**Document extract**
1

I have data in the format

from        to
Location1   Location2
Location1   Location3
Location1   Location4
Location1   Location5

Location2   Location1
Location2   Location3

Location3   Location1
Location3   Location2
Location3   Location4

In a csv file. The data maps bike trips from one station to another and is taken from the website of a bike rental company in Chicago.

Right now I have basic code that takes each row and adds it to a list, but it does not create a dictionary in the second index as I am wishing for. My script looks like:

import csv
li = []
with open('Desktop/test_Q4_trips.csv', newline='') as csvfile:
reader = csv.reader(csvfile, delimiter=',')
for name, imports in reader:
    li.append({
        "name": name,
        "imports": imports,
    })
del li[0]

Here is the output,

[{"from": "Location1", "to": "Location2"}, {"from": "Location1", "to": "Location3"},
{"from": "Location1", "to": "Location4"}, {"from": "Location1", "to": "Location5"}, 
...]

I want to convert this data into a this format,

[{"from": "Location1", "to": ["Location2", "Location3", "Location4", "Location5"]},
    {"from": "Location2", "to": ["Location1", "Location3"]},
    {"from": "Location3", "to": ["Location1", "Location2", "Location4"]}, ...
].

In words, I would like to create a list of dictionaries where each dictionary has a single value in the first index and a list of (variably many) values in the second index. In particular, the output should list all of the stations that are on the receiving end of a bike rental trip in a list in the second index. To do this, I imagine I will have to create a script with a for loop that loops through the "from" values on the left and appends every "to" location that corresponds to each "from" one to a list.

I would like my data to be in the particular form I am mentioning in order to work with data visualization code that I have. I am sure that creating the format that I would like needs a leap in thought, but I am not sure exactly what to do to satisfy this. I am also not sure if the output type I need should be a list or an array, and would appreciate a clarification about this.

[Records from a dataset]
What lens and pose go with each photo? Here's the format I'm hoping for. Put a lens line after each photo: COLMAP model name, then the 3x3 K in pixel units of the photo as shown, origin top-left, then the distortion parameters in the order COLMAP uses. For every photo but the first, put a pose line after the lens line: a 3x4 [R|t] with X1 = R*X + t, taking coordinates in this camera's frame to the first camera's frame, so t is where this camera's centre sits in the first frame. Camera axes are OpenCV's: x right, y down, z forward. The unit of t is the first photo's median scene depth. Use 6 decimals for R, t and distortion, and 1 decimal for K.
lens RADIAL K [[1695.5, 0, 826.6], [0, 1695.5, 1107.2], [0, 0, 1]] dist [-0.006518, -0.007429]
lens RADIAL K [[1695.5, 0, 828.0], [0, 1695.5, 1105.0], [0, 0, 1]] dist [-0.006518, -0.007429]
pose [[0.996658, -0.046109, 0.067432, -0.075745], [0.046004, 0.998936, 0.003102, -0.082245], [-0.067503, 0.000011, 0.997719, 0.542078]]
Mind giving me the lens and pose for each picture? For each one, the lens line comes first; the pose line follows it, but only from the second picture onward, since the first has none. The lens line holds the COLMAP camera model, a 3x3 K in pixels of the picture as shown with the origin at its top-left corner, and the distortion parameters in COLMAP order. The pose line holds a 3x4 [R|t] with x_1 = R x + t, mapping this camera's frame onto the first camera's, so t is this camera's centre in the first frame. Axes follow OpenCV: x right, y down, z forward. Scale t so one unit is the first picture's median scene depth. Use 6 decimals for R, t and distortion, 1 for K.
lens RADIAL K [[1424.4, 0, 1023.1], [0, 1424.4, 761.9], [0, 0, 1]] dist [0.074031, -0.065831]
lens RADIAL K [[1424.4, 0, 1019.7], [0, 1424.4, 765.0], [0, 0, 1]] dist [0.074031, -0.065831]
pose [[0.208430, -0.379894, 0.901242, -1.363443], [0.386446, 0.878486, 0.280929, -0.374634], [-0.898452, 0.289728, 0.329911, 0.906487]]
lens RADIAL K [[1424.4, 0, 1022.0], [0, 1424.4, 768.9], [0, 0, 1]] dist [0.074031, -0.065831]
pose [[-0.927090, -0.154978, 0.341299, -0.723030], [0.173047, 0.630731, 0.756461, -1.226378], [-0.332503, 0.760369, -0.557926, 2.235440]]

**Activity**
From the bike trip question, repeat the passage starting with "In words, I" and going on through "one to a list.". You won't need the records for this.

**Response to this exercise**
In words, I would like to create a list of dictionaries where each dictionary has a single value in the first index and a list of (variably many) values in the second index. In particular, the output should list all of the stations that are on the receiving end of a bike rental trip in a list in the second index. To do this, I imagine I will have to create a script with a for loop that loops through the "from" values on the left and appends every "to" location that corresponds to each "from" one to a list.